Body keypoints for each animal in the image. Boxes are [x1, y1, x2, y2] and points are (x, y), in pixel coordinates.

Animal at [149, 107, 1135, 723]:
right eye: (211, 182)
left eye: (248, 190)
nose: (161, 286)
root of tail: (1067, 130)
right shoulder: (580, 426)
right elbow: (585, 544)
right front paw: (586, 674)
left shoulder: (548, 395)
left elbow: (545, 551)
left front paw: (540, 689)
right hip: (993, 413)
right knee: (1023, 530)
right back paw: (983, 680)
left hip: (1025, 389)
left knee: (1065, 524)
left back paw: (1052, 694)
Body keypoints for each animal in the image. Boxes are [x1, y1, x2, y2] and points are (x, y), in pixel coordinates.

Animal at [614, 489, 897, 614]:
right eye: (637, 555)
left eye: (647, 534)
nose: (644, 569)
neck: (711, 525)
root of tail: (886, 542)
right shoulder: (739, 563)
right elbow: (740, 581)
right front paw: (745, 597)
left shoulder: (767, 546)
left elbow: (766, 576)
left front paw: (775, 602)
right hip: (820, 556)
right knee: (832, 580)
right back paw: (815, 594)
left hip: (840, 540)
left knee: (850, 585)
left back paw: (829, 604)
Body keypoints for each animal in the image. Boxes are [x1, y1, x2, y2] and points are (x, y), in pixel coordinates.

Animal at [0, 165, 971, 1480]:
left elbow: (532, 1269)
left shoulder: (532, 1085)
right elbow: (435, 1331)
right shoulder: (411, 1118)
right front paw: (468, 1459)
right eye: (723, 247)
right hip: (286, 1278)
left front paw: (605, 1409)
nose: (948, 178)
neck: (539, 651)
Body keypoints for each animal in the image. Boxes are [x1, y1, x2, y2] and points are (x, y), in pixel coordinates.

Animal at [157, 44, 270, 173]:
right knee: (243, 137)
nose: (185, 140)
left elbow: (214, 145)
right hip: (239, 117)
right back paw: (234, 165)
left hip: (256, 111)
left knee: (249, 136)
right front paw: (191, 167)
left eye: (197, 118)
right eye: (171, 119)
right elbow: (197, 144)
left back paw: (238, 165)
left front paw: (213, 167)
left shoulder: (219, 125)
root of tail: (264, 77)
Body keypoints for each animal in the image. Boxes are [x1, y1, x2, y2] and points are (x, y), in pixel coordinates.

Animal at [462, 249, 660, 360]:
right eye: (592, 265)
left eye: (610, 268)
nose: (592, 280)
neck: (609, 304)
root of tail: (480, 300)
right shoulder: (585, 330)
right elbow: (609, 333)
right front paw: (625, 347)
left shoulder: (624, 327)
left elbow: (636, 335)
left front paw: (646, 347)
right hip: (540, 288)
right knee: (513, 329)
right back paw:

§ Action item
Scan the entries above for the word "shoulder" and collect each line holding it.

§ Expected output
right shoulder: (580, 426)
left shoulder: (548, 395)
right shoulder: (739, 563)
left shoulder: (767, 546)
left shoulder: (532, 1085)
right shoulder: (411, 1118)
left shoulder: (219, 125)
right shoulder: (585, 330)
left shoulder: (624, 327)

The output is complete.